■ **Saved data entries**
↓

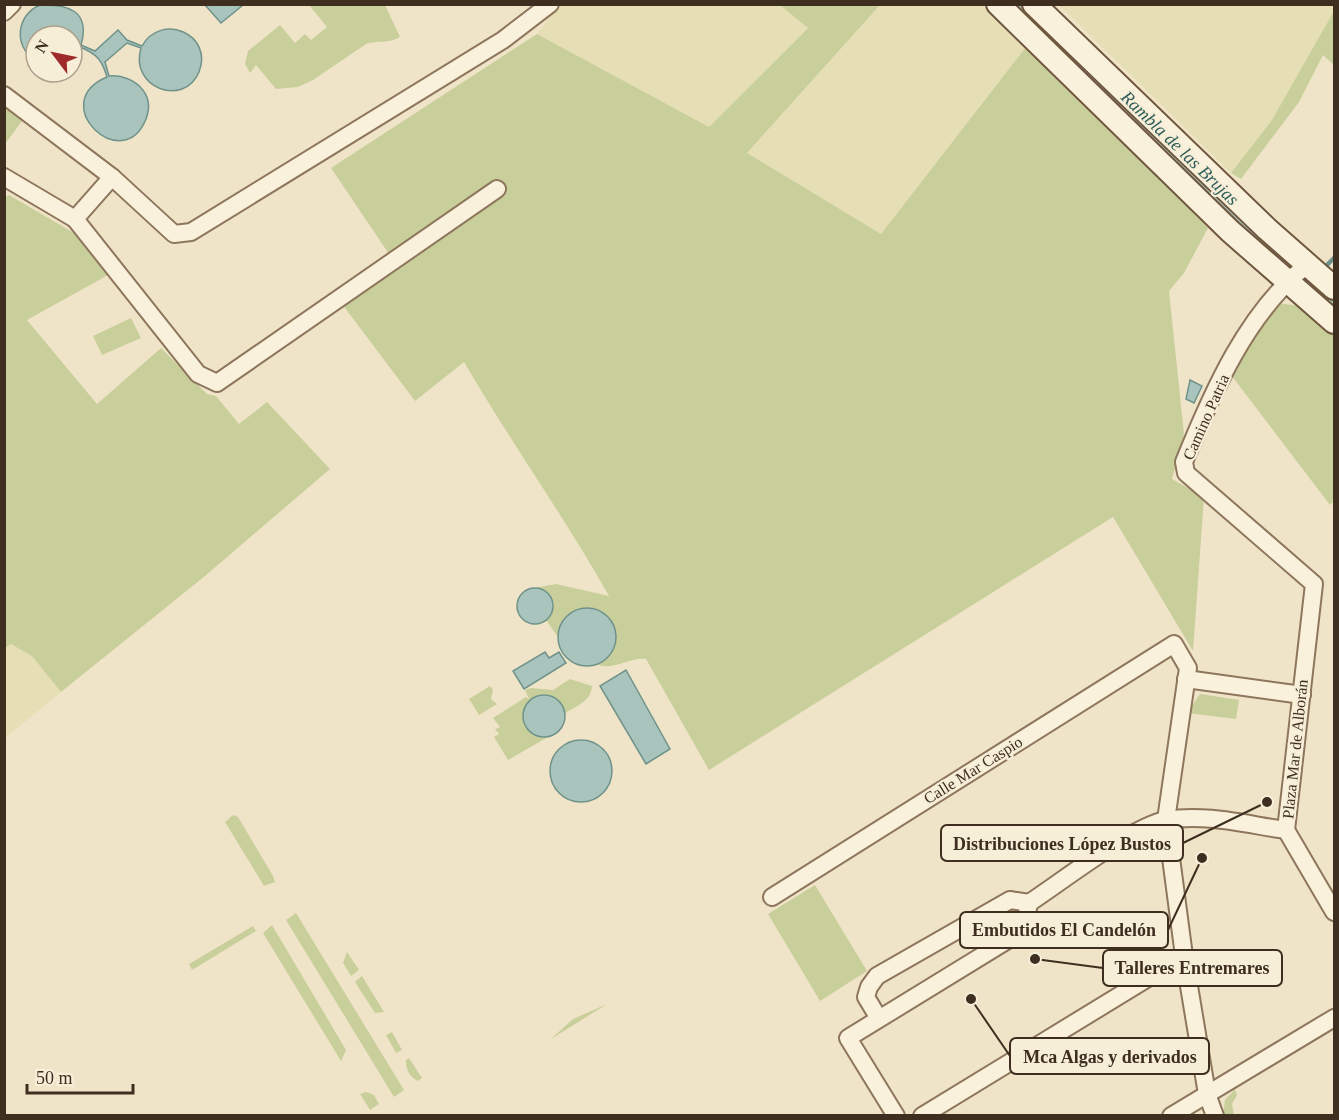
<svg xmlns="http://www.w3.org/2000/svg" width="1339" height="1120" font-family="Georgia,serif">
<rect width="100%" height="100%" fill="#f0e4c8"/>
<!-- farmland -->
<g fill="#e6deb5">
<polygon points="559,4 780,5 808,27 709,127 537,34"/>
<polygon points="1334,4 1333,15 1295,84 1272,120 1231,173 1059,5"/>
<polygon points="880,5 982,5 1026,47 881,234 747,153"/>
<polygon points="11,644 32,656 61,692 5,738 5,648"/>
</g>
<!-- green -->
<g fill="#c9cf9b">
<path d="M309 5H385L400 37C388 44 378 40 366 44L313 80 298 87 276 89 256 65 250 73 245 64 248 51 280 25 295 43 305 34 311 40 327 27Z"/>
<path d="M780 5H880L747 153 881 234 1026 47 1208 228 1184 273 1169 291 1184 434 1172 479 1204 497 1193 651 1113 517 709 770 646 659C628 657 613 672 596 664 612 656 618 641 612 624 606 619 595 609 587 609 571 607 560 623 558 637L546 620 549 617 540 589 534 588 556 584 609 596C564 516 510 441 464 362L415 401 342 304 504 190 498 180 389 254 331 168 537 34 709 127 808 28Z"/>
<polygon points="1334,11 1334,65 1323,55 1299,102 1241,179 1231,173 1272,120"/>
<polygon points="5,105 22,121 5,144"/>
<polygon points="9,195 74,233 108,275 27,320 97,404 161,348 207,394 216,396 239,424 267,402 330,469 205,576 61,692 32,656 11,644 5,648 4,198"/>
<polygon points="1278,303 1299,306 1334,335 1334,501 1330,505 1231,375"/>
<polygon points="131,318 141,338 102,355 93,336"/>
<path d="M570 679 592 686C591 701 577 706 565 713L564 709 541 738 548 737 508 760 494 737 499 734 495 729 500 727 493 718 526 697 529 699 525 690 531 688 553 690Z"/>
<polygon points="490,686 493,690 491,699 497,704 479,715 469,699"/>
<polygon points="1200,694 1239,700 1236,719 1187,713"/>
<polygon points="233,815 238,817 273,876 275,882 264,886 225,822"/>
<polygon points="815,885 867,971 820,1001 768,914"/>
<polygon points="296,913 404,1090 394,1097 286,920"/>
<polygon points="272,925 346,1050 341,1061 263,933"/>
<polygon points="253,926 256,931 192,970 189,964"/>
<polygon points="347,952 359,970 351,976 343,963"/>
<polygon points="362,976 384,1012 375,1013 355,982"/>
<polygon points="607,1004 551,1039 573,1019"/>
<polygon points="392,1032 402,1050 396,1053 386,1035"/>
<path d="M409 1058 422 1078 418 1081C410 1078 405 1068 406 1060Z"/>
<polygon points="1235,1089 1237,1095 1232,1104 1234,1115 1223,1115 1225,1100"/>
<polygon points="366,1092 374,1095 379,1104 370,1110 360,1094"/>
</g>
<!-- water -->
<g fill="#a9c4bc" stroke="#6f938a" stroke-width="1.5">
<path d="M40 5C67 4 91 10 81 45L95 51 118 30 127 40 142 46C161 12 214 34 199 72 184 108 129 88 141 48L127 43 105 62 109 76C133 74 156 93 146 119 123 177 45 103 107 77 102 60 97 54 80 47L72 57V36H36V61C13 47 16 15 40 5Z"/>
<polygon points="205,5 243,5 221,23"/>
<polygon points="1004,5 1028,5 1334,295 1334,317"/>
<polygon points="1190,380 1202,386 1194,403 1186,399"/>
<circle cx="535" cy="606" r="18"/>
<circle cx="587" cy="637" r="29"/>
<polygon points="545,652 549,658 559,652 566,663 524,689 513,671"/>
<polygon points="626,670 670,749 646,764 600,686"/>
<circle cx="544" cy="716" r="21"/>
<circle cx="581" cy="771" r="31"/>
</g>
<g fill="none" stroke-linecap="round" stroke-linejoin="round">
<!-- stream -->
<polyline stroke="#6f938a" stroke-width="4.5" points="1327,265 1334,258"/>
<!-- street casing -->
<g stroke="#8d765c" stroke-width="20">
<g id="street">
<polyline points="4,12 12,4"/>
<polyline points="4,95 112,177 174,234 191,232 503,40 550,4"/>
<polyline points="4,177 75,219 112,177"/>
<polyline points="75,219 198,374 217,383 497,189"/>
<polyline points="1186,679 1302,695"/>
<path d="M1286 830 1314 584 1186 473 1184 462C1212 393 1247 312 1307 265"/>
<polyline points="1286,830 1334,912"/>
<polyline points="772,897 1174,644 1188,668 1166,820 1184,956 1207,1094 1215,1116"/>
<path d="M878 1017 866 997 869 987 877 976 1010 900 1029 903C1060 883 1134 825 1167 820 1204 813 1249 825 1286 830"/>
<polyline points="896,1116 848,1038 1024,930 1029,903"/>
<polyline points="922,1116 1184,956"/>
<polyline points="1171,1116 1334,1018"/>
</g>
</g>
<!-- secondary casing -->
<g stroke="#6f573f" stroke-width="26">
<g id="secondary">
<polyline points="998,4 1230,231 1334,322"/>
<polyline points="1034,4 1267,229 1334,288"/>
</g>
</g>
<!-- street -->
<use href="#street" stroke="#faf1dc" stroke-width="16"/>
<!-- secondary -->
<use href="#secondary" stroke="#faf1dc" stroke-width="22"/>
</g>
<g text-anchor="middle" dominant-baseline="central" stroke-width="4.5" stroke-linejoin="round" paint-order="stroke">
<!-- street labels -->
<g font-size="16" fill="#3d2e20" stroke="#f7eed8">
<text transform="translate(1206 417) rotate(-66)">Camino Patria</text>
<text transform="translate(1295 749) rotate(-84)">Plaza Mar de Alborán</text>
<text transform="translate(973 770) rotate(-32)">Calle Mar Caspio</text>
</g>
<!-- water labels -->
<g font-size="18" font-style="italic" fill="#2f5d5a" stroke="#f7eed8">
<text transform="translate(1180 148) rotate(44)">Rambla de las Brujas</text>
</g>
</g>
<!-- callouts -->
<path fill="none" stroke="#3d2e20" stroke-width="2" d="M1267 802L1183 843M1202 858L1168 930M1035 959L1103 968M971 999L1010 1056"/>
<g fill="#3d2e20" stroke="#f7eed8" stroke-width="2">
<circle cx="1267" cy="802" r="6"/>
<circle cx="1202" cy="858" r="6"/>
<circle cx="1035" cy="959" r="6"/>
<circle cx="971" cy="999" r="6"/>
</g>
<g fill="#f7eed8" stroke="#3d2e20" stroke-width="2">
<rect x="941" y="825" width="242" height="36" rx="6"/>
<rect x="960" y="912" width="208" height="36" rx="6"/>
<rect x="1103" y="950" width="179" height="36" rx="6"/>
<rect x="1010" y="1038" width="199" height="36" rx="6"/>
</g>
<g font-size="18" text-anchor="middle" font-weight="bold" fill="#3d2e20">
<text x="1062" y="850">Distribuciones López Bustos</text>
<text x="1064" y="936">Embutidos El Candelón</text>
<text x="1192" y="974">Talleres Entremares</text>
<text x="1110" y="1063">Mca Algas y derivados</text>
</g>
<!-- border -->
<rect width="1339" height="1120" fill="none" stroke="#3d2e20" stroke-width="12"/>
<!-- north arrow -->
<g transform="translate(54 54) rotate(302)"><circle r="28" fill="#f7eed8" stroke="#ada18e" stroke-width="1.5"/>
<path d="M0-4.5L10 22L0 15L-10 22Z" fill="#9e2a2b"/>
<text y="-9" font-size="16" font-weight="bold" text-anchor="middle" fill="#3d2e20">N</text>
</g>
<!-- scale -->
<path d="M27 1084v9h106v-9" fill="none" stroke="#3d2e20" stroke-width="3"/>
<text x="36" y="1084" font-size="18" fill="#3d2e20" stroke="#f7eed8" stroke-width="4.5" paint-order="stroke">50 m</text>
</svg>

↑

All entries above, minus the pictures, should be repeated exactly.

<svg xmlns="http://www.w3.org/2000/svg" width="1339" height="1120" font-family="Georgia,serif">
<rect width="100%" height="100%" fill="#f0e4c8"/>
<!-- farmland -->
<g fill="#e6deb5">
<polygon points="559,4 780,5 808,27 709,127 537,34"/>
<polygon points="1334,4 1333,15 1295,84 1272,120 1231,173 1059,5"/>
<polygon points="880,5 982,5 1026,47 881,234 747,153"/>
<polygon points="11,644 32,656 61,692 5,738 5,648"/>
</g>
<!-- green -->
<g fill="#c9cf9b">
<path d="M309 5H385L400 37C388 44 378 40 366 44L313 80 298 87 276 89 256 65 250 73 245 64 248 51 280 25 295 43 305 34 311 40 327 27Z"/>
<path d="M780 5H880L747 153 881 234 1026 47 1208 228 1184 273 1169 291 1184 434 1172 479 1204 497 1193 651 1113 517 709 770 646 659C628 657 613 672 596 664 612 656 618 641 612 624 606 619 595 609 587 609 571 607 560 623 558 637L546 620 549 617 540 589 534 588 556 584 609 596C564 516 510 441 464 362L415 401 342 304 504 190 498 180 389 254 331 168 537 34 709 127 808 28Z"/>
<polygon points="1334,11 1334,65 1323,55 1299,102 1241,179 1231,173 1272,120"/>
<polygon points="5,105 22,121 5,144"/>
<polygon points="9,195 74,233 108,275 27,320 97,404 161,348 207,394 216,396 239,424 267,402 330,469 205,576 61,692 32,656 11,644 5,648 4,198"/>
<polygon points="1278,303 1299,306 1334,335 1334,501 1330,505 1231,375"/>
<polygon points="131,318 141,338 102,355 93,336"/>
<path d="M570 679 592 686C591 701 577 706 565 713L564 709 541 738 548 737 508 760 494 737 499 734 495 729 500 727 493 718 526 697 529 699 525 690 531 688 553 690Z"/>
<polygon points="490,686 493,690 491,699 497,704 479,715 469,699"/>
<polygon points="1200,694 1239,700 1236,719 1187,713"/>
<polygon points="233,815 238,817 273,876 275,882 264,886 225,822"/>
<polygon points="815,885 867,971 820,1001 768,914"/>
<polygon points="296,913 404,1090 394,1097 286,920"/>
<polygon points="272,925 346,1050 341,1061 263,933"/>
<polygon points="253,926 256,931 192,970 189,964"/>
<polygon points="347,952 359,970 351,976 343,963"/>
<polygon points="362,976 384,1012 375,1013 355,982"/>
<polygon points="607,1004 551,1039 573,1019"/>
<polygon points="392,1032 402,1050 396,1053 386,1035"/>
<path d="M409 1058 422 1078 418 1081C410 1078 405 1068 406 1060Z"/>
<polygon points="1235,1089 1237,1095 1232,1104 1234,1115 1223,1115 1225,1100"/>
<polygon points="366,1092 374,1095 379,1104 370,1110 360,1094"/>
</g>
<!-- water -->
<g fill="#a9c4bc" stroke="#6f938a" stroke-width="1.5">
<path d="M40 5C67 4 91 10 81 45L95 51 118 30 127 40 142 46C161 12 214 34 199 72 184 108 129 88 141 48L127 43 105 62 109 76C133 74 156 93 146 119 123 177 45 103 107 77 102 60 97 54 80 47L72 57V36H36V61C13 47 16 15 40 5Z"/>
<polygon points="205,5 243,5 221,23"/>
<polygon points="1004,5 1028,5 1334,295 1334,317"/>
<polygon points="1190,380 1202,386 1194,403 1186,399"/>
<circle cx="535" cy="606" r="18"/>
<circle cx="587" cy="637" r="29"/>
<polygon points="545,652 549,658 559,652 566,663 524,689 513,671"/>
<polygon points="626,670 670,749 646,764 600,686"/>
<circle cx="544" cy="716" r="21"/>
<circle cx="581" cy="771" r="31"/>
</g>
<g fill="none" stroke-linecap="round" stroke-linejoin="round">
<!-- stream -->
<polyline stroke="#6f938a" stroke-width="4.5" points="1327,265 1334,258"/>
<!-- street casing -->
<g stroke="#8d765c" stroke-width="20">
<g id="street">
<polyline points="4,12 12,4"/>
<polyline points="4,95 112,177 174,234 191,232 503,40 550,4"/>
<polyline points="4,177 75,219 112,177"/>
<polyline points="75,219 198,374 217,383 497,189"/>
<polyline points="1186,679 1302,695"/>
<path d="M1286 830 1314 584 1186 473 1184 462C1212 393 1247 312 1307 265"/>
<polyline points="1286,830 1334,912"/>
<polyline points="772,897 1174,644 1188,668 1166,820 1184,956 1207,1094 1215,1116"/>
<path d="M878 1017 866 997 869 987 877 976 1010 900 1029 903C1060 883 1134 825 1167 820 1204 813 1249 825 1286 830"/>
<polyline points="896,1116 848,1038 1024,930 1029,903"/>
<polyline points="922,1116 1184,956"/>
<polyline points="1171,1116 1334,1018"/>
</g>
</g>
<!-- secondary casing -->
<g stroke="#6f573f" stroke-width="26">
<g id="secondary">
<polyline points="998,4 1230,231 1334,322"/>
<polyline points="1034,4 1267,229 1334,288"/>
</g>
</g>
<!-- street -->
<use href="#street" stroke="#faf1dc" stroke-width="16"/>
<!-- secondary -->
<use href="#secondary" stroke="#faf1dc" stroke-width="22"/>
</g>
<g text-anchor="middle" dominant-baseline="central" stroke-width="4.5" stroke-linejoin="round" paint-order="stroke">
<!-- street labels -->
<g font-size="16" fill="#3d2e20" stroke="#f7eed8">
<text transform="translate(1206 417) rotate(-66)">Camino Patria</text>
<text transform="translate(1295 749) rotate(-84)">Plaza Mar de Alborán</text>
<text transform="translate(973 770) rotate(-32)">Calle Mar Caspio</text>
</g>
<!-- water labels -->
<g font-size="18" font-style="italic" fill="#2f5d5a" stroke="#f7eed8">
<text transform="translate(1180 148) rotate(44)">Rambla de las Brujas</text>
</g>
</g>
<!-- callouts -->
<path fill="none" stroke="#3d2e20" stroke-width="2" d="M1267 802L1183 843M1202 858L1168 930M1035 959L1103 968M971 999L1010 1056"/>
<g fill="#3d2e20" stroke="#f7eed8" stroke-width="2">
<circle cx="1267" cy="802" r="6"/>
<circle cx="1202" cy="858" r="6"/>
<circle cx="1035" cy="959" r="6"/>
<circle cx="971" cy="999" r="6"/>
</g>
<g fill="#f7eed8" stroke="#3d2e20" stroke-width="2">
<rect x="941" y="825" width="242" height="36" rx="6"/>
<rect x="960" y="912" width="208" height="36" rx="6"/>
<rect x="1103" y="950" width="179" height="36" rx="6"/>
<rect x="1010" y="1038" width="199" height="36" rx="6"/>
</g>
<g font-size="18" text-anchor="middle" font-weight="bold" fill="#3d2e20">
<text x="1062" y="850">Distribuciones López Bustos</text>
<text x="1064" y="936">Embutidos El Candelón</text>
<text x="1192" y="974">Talleres Entremares</text>
<text x="1110" y="1063">Mca Algas y derivados</text>
</g>
<!-- border -->
<rect width="1339" height="1120" fill="none" stroke="#3d2e20" stroke-width="12"/>
<!-- north arrow -->
<g transform="translate(54 54) rotate(302)"><circle r="28" fill="#f7eed8" stroke="#ada18e" stroke-width="1.5"/>
<path d="M0-4.5L10 22L0 15L-10 22Z" fill="#9e2a2b"/>
<text y="-9" font-size="16" font-weight="bold" text-anchor="middle" fill="#3d2e20">N</text>
</g>
<!-- scale -->
<path d="M27 1084v9h106v-9" fill="none" stroke="#3d2e20" stroke-width="3"/>
<text x="36" y="1084" font-size="18" fill="#3d2e20" stroke="#f7eed8" stroke-width="4.5" paint-order="stroke">50 m</text>
</svg>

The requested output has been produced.